Dios, ¿dónde están las palabras, dónde están mis pensamientos? (Se dio una palmada en la cabeza) ¡Nunca en mi vida he pensado! Un momento, un momento, Kirill solía decir algo así.

¡Kirill! Escarbó febrilmente entre sus recuerdos y las palabras subieron a la superficie, palabras conocidas o desconocidas. Pero nada servía porque Kirill no había dejado palabras tras de sí. Había dejado imágenes, difusas y tiernas, pero totalmente improbables.

Perversidad y traición. También esta vez me abandonan, me dejan mudo. Un perro; siempre fui un perro, y ahora soy un perro viejo. No es justo, ¿me oyen? ¡En el futuro, de una vez por todas, tendrá que ser prohibido! El hombre nace para pensar (¡ahí está, al fin el viejo Kirill!). Lo que pasa es que no lo creo. No lo creía antes y tampoco lo creo ahora. Y no sé para qué nace el hombre. Yo nací. Por eso estoy aquí. La gente come lo que puede. Que todos nosotros tengamos buena salud y que todos ellos se vayan al diablo. ¿Quiénes somos nosotros y quiénes son ellos? No entiendo nada. Si yo soy feliz, Burbridge no lo es. Si Burbridge es feliz, Cuatro–ojos no lo es. Si Ronco es feliz todos son desgraciados, y cuando a él le van mal las cosas es el único lo bastante idiota como para pensar que ya se las arreglará. ¡Dios, todo es una larga pelea! Me pasé la vida peleando con el capitán Quarterblad, y él se pasa la vida peleando con Ronco, y lo único que quiere de mi es que deje de merodear. Pero ¿cómo voy a dejar de merodear si tengo que alimentar una familia? ¿Que me consiga un trabajo? No quiero trabajar para ustedes, ese trabajo me da asco, ¿entienden? Para mí las cosas son más o menos así: cuando un hombre trabaja con ustedes está siempre trabajando para uno de ustedes y no es más que un esclavo. Y yo siempre quise depender de mí mismo, para poder escupirles a todos en la cara, para reírme de su aburrimiento y de su desesperación.

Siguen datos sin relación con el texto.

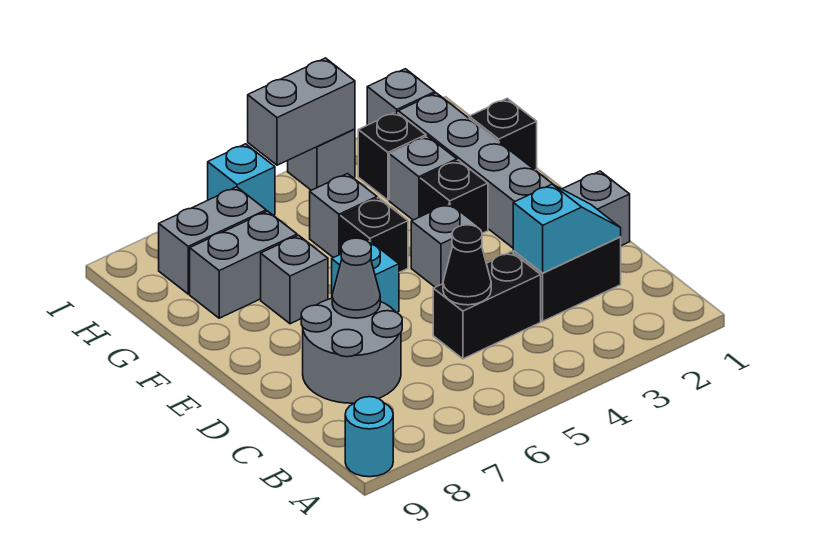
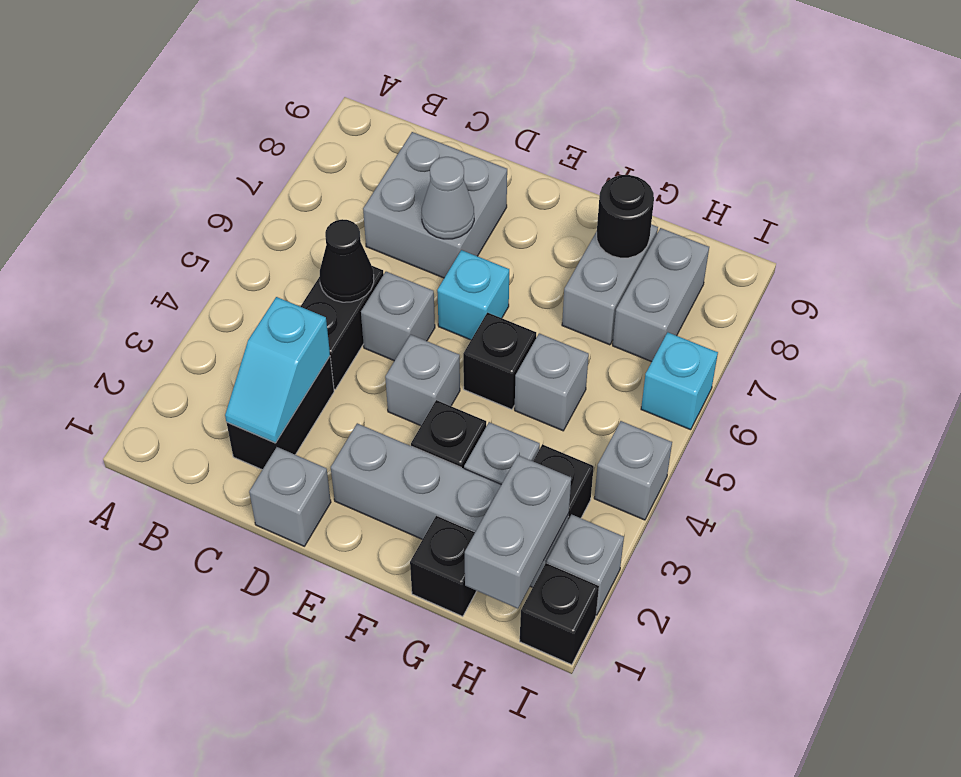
cyan 1x1 round brick [345,397,393,477] -> none
grey 2x2 round brick [301,298,402,403] -> grey 2x2 brick [363,132,507,278]
grey 1x1 brick [261,235,328,324] -> grey 1x1 brick moved to [361,272,435,361]
none -> black 1x1 round brick [597,175,654,258]
none -> black 1x1 brick [520,563,599,665]
grey 1x2 brick [248,58,355,165] -> grey 1x2 brick moved to [465,455,571,609]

Acabó hasta las heces del coñac y arrojó la petaca vacía contra el suelo, con todas sus fuerzas. La petaca rebotó, centelleando bajo el sol, y salió rodando. En seguida se olvidó de ella. Se quedó allí sentado, cubriéndose los ojos con las dos manos, mientras intentaba, ya que no comprender, ver al menos siquiera en parte cómo deberían ser las cosas. Pero no veía más que las caras; caras, caras y más caras. Y billetes, botellas, montones de harapos que en otros tiempos fueron seres humanos, columnas de cifras. Sabía que era necesario destruir todo eso, y quería destruirlo, pero adivinaba que cuando todo eso desapareciera no quedaría sino la tierra desnuda y seca. En su frustración, en su desesperanza, sintió deseos de recostarse contra la bola.

Se levantó, se sacudió automáticamente los pantalones e inició el descenso hacia el fondo de la cantera.

El sol ardía. Ante los ojos le bailaban manchas rojas y el aire temblaba en el fondo de la cantera. En aquella reverberación, la bola parecía danzar en su sitio, como una boya entre las olas. Pasó junto a la pala excavadora, levantando supersticiosamente los pies, con cuidado de no pisar las manchas. Y en seguida, hundiéndose entre el pedregullo, se arrastró a través de la cantera hacia la bola danzarina, guiñadora.

Estaba cubierto de sudor, jadeante, pero al mismo tiempo un escalofrío le recorría el cuerpo. Temblaba como si recién saliera de una fuerte borrachera, con el dulce polvo de tiza chirriándole entre los dientes. Había abandonado todo intento de pensar. Se limitaba a repetir una y otra vez su letanía:

Soy un animal, ustedes lo saben. No tengo palabras, no me las enseñaron. No sé cómo se hace para pensar, porque los hijos de puta no me enseñaron a pensar. Pero si ustedes son en verdad… todopoderosos… omnisapientes… ¡bueno, adivínenlo! ¡Mírenme dentro del corazón! Sé que allí encontrarán cuanto necesitan. Tiene que ser. ¡Nunca vendí mi alma a nadie! Averigüen ustedes qué es lo que deseo… ¡No puede ser que desee algo malo! Maldición, no se me ocurre nada, nada, salvo esas palabras que él dijo… ¡Felicidad para todos, gratuita, y que nadie quede insatisfecho!